- ページ抜粋
7月29日(日)
アボッダバード~ベシャームへ
夜半から雨音にしばしば睡眠を妨げられるほど激しく雨が降り始めた。それに雷の音も加わった。5時半には目を覚まし外を見るが、激しい雨足は相変わらず。今日は車だけの移動なので雨降りでも関係ないと高を括っていたが、それが原因で大幅に計画変更を余儀なくされる羽目になる。7時に予定通り出発する。しかし、雨は益々激しく降り道路は冠水しまるで川のように流れ、どこが道でどこが歩道なのかも見分けがつかない状況になっている。車が走ると水しぶきを跳ね上げていくが、歩行者への配慮はお構いなしだ。早朝で道路は空いている。順調に走っていたが、20分も走らないうちに突然道路が渋滞にはまる。しばらくするとトラックに乗せた重機が雨が原因で道路に落下して道を塞いでしまったとのことだと
人伝えに状況が分かってきた。ブルが来て復旧するには相当の時間が掛かるとの見込みで一旦ホテルに帰ることになる。戻る途中右手にあった総合病院に見学のために立ち寄って貰う。まだ診察時間前なので患者、その家族などが右往左往しているが、スタッフはほとんど見あたらなかった。医療制度などガイドに質問したが、埒があかず状況確認は断念する。暫時病院内を見学した後、道路状態を確認するために再び折り返して前進してみる。
のろのろ動き出した流れに乗って前進をする。下りてくる車に声を掛けて事情を聞くが、相変わらず道は塞がったままのようだが、迂回路が使えるようになったとのことだった。実はその迂回路も行き違いが容易くない狭い道でついさっきまで通行できなかったらしい。
迂回路に移り狭い道を揺れながらしばしば行き違いに時間を費やしながらようやくのおもいで1時40分本来のルートになる国道に戻った。反対車線は迂回路に回れない大型車が長蛇の列を作って渋滞している。ここまで通常のペースであれば40分程度で移動できた距離を今日は7時間近くかけて移動という羽目になったわけだ。

- 記録データ
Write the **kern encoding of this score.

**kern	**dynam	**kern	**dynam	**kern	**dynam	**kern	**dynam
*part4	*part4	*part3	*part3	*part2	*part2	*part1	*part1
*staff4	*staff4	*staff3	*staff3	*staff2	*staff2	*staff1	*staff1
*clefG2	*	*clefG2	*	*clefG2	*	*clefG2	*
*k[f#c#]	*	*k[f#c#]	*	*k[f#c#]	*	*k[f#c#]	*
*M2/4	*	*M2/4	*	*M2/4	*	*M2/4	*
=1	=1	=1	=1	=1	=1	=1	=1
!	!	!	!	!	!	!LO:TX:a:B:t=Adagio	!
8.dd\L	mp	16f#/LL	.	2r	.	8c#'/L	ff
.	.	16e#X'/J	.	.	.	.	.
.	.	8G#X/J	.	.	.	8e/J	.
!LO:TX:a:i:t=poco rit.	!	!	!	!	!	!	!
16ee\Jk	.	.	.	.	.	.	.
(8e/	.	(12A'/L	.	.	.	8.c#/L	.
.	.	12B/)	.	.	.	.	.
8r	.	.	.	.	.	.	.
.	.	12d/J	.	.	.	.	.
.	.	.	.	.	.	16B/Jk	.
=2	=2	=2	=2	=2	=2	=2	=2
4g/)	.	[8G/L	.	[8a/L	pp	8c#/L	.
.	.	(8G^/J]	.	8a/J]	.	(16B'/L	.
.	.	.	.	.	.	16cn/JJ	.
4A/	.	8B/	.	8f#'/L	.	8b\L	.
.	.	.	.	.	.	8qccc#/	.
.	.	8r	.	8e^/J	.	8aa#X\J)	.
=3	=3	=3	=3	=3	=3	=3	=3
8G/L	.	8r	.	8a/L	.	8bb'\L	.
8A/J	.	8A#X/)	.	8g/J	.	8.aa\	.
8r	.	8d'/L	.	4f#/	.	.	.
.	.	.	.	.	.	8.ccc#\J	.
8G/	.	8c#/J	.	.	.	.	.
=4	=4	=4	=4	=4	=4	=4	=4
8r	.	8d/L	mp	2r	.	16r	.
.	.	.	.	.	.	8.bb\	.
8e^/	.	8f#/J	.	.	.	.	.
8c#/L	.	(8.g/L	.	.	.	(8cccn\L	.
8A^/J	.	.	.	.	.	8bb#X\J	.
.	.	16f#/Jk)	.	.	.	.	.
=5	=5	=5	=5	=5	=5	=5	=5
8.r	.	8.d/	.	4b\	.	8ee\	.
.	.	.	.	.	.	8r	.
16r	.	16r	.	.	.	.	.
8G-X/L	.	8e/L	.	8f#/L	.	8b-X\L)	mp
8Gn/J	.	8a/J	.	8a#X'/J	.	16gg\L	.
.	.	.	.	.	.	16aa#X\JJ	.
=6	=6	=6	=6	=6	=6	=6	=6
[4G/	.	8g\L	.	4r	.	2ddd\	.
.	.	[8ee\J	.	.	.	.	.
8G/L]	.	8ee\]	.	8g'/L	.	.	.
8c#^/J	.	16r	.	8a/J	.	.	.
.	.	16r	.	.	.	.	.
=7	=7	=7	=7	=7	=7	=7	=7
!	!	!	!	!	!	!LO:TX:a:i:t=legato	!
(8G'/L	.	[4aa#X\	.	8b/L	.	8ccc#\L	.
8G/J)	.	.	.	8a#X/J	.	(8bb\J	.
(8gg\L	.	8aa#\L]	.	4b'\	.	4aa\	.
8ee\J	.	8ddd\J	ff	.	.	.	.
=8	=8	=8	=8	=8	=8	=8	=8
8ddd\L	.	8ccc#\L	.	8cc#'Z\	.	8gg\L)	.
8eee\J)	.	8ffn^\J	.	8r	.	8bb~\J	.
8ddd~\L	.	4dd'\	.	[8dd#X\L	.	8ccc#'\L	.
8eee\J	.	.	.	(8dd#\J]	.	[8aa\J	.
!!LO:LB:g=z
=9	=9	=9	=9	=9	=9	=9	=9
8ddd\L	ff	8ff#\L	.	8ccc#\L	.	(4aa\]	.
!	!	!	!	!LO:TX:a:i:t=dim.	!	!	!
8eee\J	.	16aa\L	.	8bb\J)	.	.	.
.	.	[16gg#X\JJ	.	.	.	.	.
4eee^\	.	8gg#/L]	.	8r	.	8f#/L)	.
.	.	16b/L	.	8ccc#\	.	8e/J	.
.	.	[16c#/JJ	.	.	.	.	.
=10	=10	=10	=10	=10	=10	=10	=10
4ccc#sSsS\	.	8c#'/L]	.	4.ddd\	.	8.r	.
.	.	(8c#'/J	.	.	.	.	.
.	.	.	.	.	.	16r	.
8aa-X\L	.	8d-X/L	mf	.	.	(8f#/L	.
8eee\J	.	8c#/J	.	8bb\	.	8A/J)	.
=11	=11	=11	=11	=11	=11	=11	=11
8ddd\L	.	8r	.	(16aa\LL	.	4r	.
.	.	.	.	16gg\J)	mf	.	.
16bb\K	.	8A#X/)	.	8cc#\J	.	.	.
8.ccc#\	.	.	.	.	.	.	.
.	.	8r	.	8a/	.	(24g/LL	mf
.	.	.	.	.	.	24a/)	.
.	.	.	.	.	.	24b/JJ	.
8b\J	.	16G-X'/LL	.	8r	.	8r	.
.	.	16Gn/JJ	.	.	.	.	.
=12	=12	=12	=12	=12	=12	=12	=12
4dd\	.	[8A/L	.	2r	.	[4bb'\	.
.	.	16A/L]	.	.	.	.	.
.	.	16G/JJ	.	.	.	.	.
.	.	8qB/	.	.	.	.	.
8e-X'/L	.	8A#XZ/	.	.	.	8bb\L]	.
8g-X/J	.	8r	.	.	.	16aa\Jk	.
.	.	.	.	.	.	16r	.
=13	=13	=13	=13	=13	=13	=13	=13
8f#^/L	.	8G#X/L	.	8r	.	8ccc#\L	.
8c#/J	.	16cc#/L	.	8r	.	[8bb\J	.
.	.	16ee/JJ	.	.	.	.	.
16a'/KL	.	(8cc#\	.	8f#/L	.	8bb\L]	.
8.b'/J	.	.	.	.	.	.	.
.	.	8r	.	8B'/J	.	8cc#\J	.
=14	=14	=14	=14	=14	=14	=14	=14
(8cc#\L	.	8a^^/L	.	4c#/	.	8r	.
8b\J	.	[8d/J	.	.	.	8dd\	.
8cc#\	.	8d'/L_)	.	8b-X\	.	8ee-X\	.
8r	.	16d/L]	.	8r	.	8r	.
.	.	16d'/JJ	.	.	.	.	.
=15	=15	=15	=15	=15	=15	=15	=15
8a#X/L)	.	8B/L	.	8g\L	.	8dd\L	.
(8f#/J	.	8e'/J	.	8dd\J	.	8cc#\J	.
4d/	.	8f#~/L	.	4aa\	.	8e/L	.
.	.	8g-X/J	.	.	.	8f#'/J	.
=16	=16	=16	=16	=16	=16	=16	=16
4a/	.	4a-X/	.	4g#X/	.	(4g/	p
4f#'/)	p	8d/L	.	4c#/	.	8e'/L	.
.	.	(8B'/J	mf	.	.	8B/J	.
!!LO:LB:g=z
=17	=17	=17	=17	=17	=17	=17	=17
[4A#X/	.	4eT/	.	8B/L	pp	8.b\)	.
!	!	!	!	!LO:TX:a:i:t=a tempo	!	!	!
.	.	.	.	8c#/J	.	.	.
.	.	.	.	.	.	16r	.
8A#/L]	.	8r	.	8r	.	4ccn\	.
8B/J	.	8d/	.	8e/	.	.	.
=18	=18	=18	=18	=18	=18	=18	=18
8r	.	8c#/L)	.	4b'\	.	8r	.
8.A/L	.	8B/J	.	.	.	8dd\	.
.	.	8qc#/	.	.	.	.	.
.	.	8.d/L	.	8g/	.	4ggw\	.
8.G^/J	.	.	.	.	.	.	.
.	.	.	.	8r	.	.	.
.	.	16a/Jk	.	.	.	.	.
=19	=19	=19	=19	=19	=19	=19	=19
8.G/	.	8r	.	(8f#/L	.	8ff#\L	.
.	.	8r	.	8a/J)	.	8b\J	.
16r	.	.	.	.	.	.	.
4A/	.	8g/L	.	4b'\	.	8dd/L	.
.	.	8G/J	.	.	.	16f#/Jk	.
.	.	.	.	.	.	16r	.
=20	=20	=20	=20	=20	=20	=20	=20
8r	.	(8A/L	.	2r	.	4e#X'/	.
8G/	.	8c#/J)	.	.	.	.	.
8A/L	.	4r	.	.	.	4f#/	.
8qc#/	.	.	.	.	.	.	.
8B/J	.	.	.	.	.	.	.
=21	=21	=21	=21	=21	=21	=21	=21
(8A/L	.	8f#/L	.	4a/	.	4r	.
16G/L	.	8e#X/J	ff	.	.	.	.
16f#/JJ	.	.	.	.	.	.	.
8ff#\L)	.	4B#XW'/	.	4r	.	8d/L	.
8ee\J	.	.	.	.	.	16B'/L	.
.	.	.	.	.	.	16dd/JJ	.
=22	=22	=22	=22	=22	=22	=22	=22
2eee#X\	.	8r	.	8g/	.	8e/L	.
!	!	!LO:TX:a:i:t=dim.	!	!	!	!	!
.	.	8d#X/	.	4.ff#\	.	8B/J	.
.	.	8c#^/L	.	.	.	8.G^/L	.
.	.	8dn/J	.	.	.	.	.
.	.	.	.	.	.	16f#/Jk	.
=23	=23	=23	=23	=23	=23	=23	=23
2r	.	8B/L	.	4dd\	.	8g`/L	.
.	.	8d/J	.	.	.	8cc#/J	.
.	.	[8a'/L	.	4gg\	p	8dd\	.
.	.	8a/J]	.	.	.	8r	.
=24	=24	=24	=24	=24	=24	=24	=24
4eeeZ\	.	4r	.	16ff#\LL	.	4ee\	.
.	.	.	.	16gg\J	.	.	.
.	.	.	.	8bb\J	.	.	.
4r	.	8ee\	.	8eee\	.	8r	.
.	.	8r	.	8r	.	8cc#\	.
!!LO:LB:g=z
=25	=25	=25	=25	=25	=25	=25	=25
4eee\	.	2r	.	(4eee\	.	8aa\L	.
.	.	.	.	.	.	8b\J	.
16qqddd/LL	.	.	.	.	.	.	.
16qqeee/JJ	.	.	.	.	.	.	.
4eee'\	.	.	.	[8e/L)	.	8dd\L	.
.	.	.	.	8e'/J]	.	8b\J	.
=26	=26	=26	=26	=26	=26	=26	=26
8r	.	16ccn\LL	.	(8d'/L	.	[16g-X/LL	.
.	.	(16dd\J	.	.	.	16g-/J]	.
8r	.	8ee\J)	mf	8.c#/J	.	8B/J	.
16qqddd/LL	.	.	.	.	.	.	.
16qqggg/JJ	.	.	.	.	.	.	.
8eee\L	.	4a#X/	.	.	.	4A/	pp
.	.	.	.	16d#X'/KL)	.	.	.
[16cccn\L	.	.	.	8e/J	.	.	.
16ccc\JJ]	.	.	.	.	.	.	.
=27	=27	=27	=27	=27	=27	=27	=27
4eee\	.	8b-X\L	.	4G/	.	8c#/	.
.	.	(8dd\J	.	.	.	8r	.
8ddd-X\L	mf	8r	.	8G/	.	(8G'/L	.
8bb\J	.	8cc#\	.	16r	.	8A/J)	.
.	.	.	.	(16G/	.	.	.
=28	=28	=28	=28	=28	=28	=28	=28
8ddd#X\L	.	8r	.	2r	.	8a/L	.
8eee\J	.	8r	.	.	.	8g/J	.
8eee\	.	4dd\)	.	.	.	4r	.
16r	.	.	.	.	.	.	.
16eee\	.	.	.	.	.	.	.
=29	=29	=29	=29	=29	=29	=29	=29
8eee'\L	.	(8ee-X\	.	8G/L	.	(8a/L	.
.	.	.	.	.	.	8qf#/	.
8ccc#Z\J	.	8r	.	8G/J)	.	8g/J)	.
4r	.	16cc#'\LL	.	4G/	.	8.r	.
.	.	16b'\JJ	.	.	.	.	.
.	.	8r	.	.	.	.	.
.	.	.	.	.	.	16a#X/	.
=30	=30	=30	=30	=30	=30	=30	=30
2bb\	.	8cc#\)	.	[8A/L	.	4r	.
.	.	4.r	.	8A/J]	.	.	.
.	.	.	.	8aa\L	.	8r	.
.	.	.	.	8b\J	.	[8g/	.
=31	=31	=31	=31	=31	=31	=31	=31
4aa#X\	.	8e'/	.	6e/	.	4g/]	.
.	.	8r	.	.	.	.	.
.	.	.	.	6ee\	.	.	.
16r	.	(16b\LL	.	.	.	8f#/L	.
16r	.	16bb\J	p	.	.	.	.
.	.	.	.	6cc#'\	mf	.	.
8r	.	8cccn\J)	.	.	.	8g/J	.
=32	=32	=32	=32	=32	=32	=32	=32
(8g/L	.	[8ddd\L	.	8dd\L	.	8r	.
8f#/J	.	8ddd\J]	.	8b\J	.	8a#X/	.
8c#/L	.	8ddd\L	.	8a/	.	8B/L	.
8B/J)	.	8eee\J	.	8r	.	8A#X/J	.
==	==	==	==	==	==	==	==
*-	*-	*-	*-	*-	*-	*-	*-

- 求められる作業
上のページ抜粋で「迂回路に移り」で始まる段落を、主な事実を保ったまま箇条書きに書き直せ。

- 出力
- 迂回路に移り、狭い道を揺られながら進んだ。すれ違いのたびに時間を取られた。
- 1時40分に、ようやく本来のルートである国道に戻った。
- 反対車線では、迂回路に回れない大型車が長い列を作って渋滞していた。
- 通常なら40分程度で移動できる距離に、この日は7時間近くかかった。